October 15

What was advertised in a colonial American newspaper 250 years ago today?

Massachusetts Gazette and Boston Weekly News-Letter (October 15, 1772).

“WANTED immediately, a Wet-Nurse.”

Richard Draper had too much content to publish all of it in the October 15, 1772, edition of the Massachusetts Gazette and Boston Weekly News-Letter.  He remedied the situation, in part, by printing and distributing a supplement on a smaller sheet.  That supplement included additional news, but no advertising.  Even with the supplement, Draper did not have enough space for all the news and advertising received in the printing office.  A note at the bottom of the final column on the third page instructed readers to “See SUPPLEMENT” and advised that “Other Articles and Advertisements must be defer’d.”

Why insert such a note on the third page instead of placing it at the end of the final column on the last page?  The process of printing newspapers on a manually-operated press provides an explanation.  Like most other newspapers from the era of the American Revolution, a standard issue of the Massachusetts Gazette and Boston Weekly News-Letter consisted of four pages created by printing two pages on each side of a broadsheet and folding it in half.  Printers usually set the type and printed the first and fourth pages on one side of the sheet.  After it dried, they printed the second and third pages on the other side.  That resulted in the latest news often appearing inside the newspaper rather than on the front page.  That also meant that the last portion of the newspaper arranged by the compositor was the third page, not the final page.  That being the case, announcements about supplements and omitted materials usually appeared on the third page.

Draper did manage to include one additional advertisement in the standard issue for October 15 rather than deferring it for a week.  The urgency of the notice may have convinced him to make a special effort to include it.  “WANTED immediately,” the advertisement proclaimed, “a Wet-Nurse, with a young Breast of Milk, that can be well Recommended, to suckle a Child in a Family: Enquire of the Printer.”  That notice ran in the right margin of the third page, almost the entire length of an extensive advertisement that listed merchandise stocked by John Barrett and Sons at their store “near the MILL-BRIDGE” in Boston.  With some creative graphic design, Draper squeezed an advertisement seeking a wet nurse, a notice that likely arrived late to the printing office, into that issue.  In so doing, he adapted to the technology of the printing press while providing a special service to that advertiser.

August 21

What was advertised in a colonial American newspaper 250 years ago today?

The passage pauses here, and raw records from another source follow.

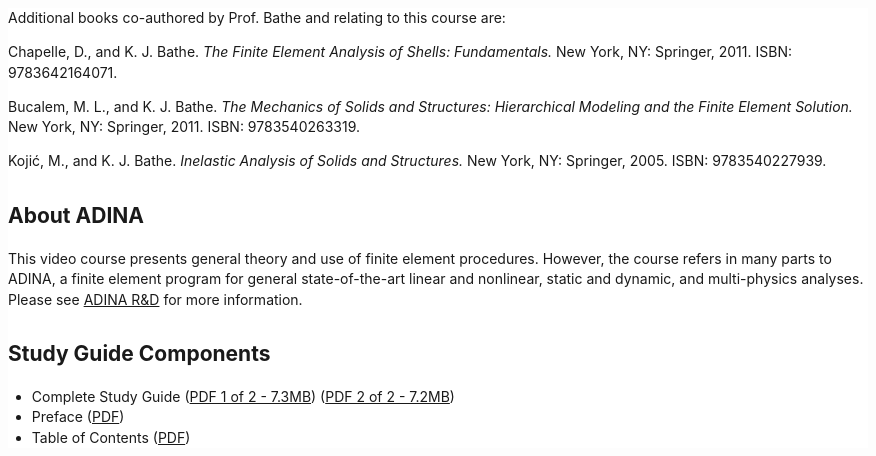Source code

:Additional books co-authored by Prof. Bathe and relating to this course are:

Chapelle, D., and K. J. Bathe. _The Finite Element Analysis of Shells: Fundamentals._ New York, NY: Springer, 2011. ISBN: 9783642164071.

Bucalem, M. L., and K. J. Bathe. _The Mechanics of Solids and Structures: Hierarchical Modeling and the Finite Element Solution._ New York, NY: Springer, 2011. ISBN: 9783540263319.

Kojić, M., and K. J. Bathe. _Inelastic Analysis of Solids and Structures._ New York, NY: Springer, 2005. ISBN: 9783540227939.

About ADINA
-----------

This video course presents general theory and use of finite element procedures. However, the course refers in many parts to ADINA, a finite element program for general state-of-the-art linear and nonlinear, static and dynamic, and multi-physics analyses. Please see [ADINA R&D](http://www.adina.com/) for more information.

Study Guide Components
----------------------

*   Complete Study Guide ([PDF 1 of 2 - 7.3MB](/resources/res-2-002-finite-element-procedures-for-solids-and-structures-spring-2010/nonlinear/MITRES2_002S10_lec1_13.pdf)) ([PDF 2 of 2 - 7.2MB](/resources/res-2-002-finite-element-procedures-for-solids-and-structures-spring-2010/nonlinear/MITRES2_002S10_lec14_22.pdf))
*   Preface ([PDF](/resources/res-2-002-finite-element-procedures-for-solids-and-structures-spring-2010/nonlinear/MITRES2_002S10_preface.pdf))
*   Table of Contents ([PDF](/resources/res-2-002-finite-element-procedures-for-solids-and-structures-spring-2010/nonlinear/MITRES2_002S10_toc.pdf))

Aug 21 - 8:21:1770 Massachusetts Spy
Massachusetts Spy (August 21, 1770).

“A General Assortment of GROCERIES.”

Isaiah Thomas launched the Massachusetts Spy on July 17, 1770, with an issue that included the “PROPOSALS for printing by Subscription, A New PAPER of INTELLIGENCE” as well as several news items.  The “PROPOSALS” served as an advertisement for the newspaper, the only advertisement that appeared in “NUMB. I,” that first issue.  Thomas stated that he would publish the next issue two weeks later (but three times a week after that) and invited subscribers and advertisers to contact him.  Three weeks elapsed before the printer distributed the next edition, but after that he kept to the schedule he outlined in the “PROPOSALS.”

The first several issues, however, did not include advertisements.  Thomas and the Massachusetts Spy competed with four other newspapers published in Boston, all of them established years earlier and familiar to the readers in the city and its hinterlands.  Prospective advertisers quite likely did not wish to invest in placing notices in the Massachusetts Spy until they saw what kind of reception it received among the public and got a better sense of its circulation.  It was not until “NUMB. 8,” the eighth issue, that advertisements other than the “PROPOSALS” ran in the Massachusetts Spy.  More than a month after Thomas solicited advertisements in the first issue, four of them ran on August 21, 1770.  Alexander Chamberlain, Jr., advertised groceries and housewares, while two citrus sellers at “the sign of the Dish of Lemons, in Marlborough-street” and “the Sign of the Basket of Lemons … in Middle-Street” competed for customers.  An anonymous “WET NURSE” offered her services, instructing prospective clients to “Enquire at the New Printing-Office, in Union-Street.”  Like other printers, Thomas disseminated additional information to readers who followed up on advertisements that ran in his newspaper.

In the colophon on the final page, Thomas reminded readers that he accepted “Subscriptions, Articles of Intelligence, and Advertisements, &c. for this Paper.”  Having finally published these advertisements, he likely hoped that they would encourage more colonists to insert their own notices in his newspaper.  After all, advertising represented an important revenue stream for any printer.  Paid notices often made the difference between newspapers successfully turning a profit or not having sufficient resources to continue publication.